Tareas pendientes —
A. Indica si cada afirmación coincide con el pasaje sobre la Guerra Fría y el franquismo. Responde sí o no y cita las palabras del pasaje que lo deciden. (i) Juan Linz recibió becas en los años cincuenta para estudiar en Estados Unidos. (ii) Bajo la dictadura, la opinión pública española tenía un peso decisivo. (iii) Equiparar comunismo y fascismo formaba parte de la operación de la Guerra Fría.
B. Copia del pasaje sobre la Guerra Fría y el franquismo el fragmento que va desde "Un profesor español, Juan" hasta "la Guerra Fría.", ambos incluidos.

Si pretendieron mostrar al nazifascismo como una patología psiquiátrica, aislada de conxiones con los viejos poderes y clases, la operación de la Guerra Fría incluía dos pasos más: el segundo fue ocultar celosamente ante la opinión pública el reclutamiento y reciclaje de los antiguos nazis, fascistas y colaboracionistas que podrían ser de utilidad, y en tercer lugar, igualar a comunismo y fascismo. Si se conseguía traspasar al comunismo la carga negativa del fascismo, la batalla cultural de la Guerra Fría podría ganarse.

Si estos eran los términos de la Guerra Fría fuera de las fronteras españolas en los años cincuenta y sesenta, podremos comprender que las oportunidades y el glamour de Franco y su régimen entre sus nuevos protectores imperiales eran grandes. Sometida a una dictadura brutal, fruto de una guerra de aniquilación y con años de sangrienta represión encima, la opinión pública no contaba y estaba además inerme.

Un profesor español, Juan Linz Storch de Gracia recibió en los años cincuenta becas y ayudas para completar sus estudios en Estados Unidos. Esta colaboración académica se realizó en el marco de los planes de la CIA para su estrategia de lucha cultural e ideológica. El profesor Linz cumplió su tarea: sus escritos sobre el totalitarismo y los fascismos son hoy clásicos en las ciencias sociales y concluyente en aspectos clave. El franquismo no fue un régimen fascista según las ciencias sociales escritas al dictado de la Guerra Fría.

Material proporcionado —
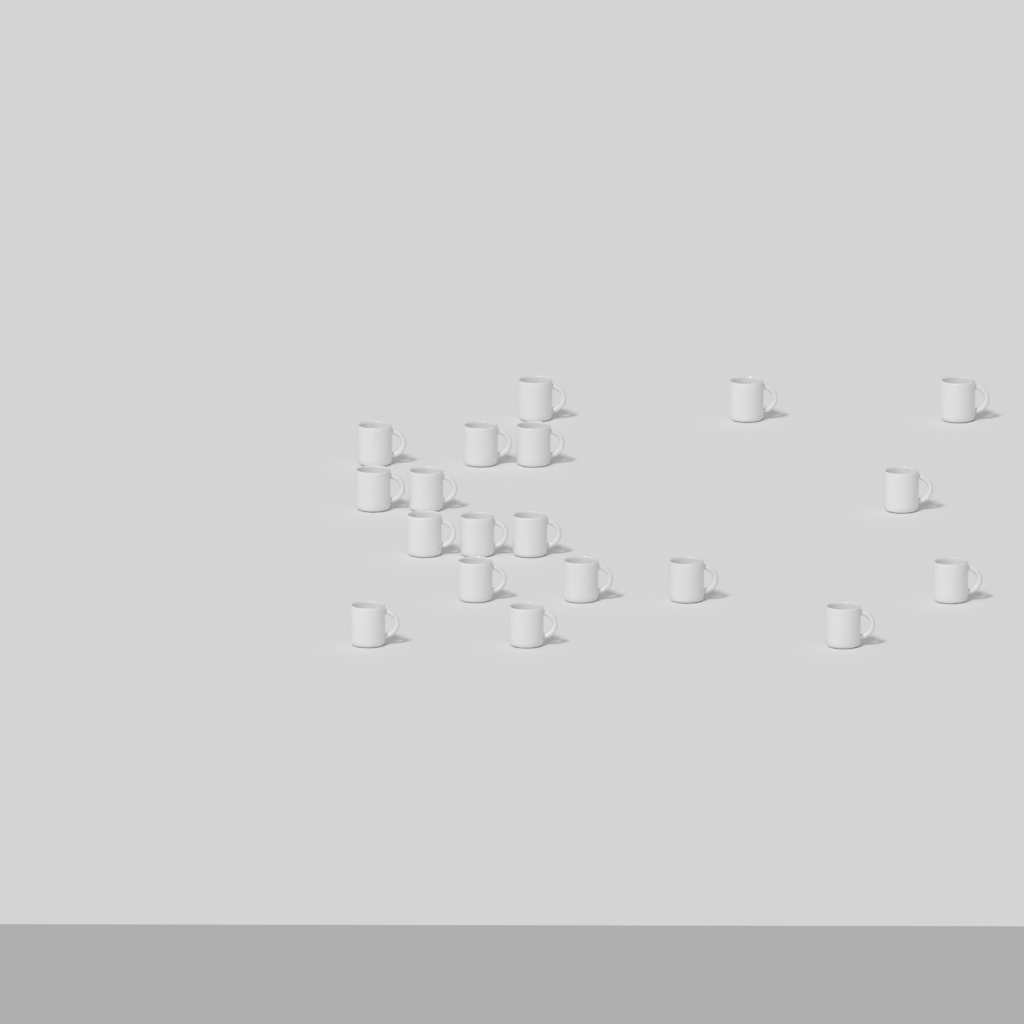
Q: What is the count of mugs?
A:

Respuestas del ejercicio —
A.
(i) Sí: «recibió en los años cincuenta becas y ayudas para completar sus estudios en Estados Unidos».
(ii) No: «la opinión pública no contaba y estaba además inerme».
(iii) Sí: «en tercer lugar, igualar a comunismo y fascismo».

B.
Un profesor español, Juan Linz Storch de Gracia recibió en los años cincuenta becas y ayudas para completar sus estudios en Estados Unidos. Esta colaboración académica se realizó en el marco de los planes de la CIA para su estrategia de lucha cultural e ideológica. El profesor Linz cumplió su tarea: sus escritos sobre el totalitarismo y los fascismos son hoy clásicos en las ciencias sociales y concluyente en aspectos clave. El franquismo no fue un régimen fascista según las ciencias sociales escritas al dictado de la Guerra Fría.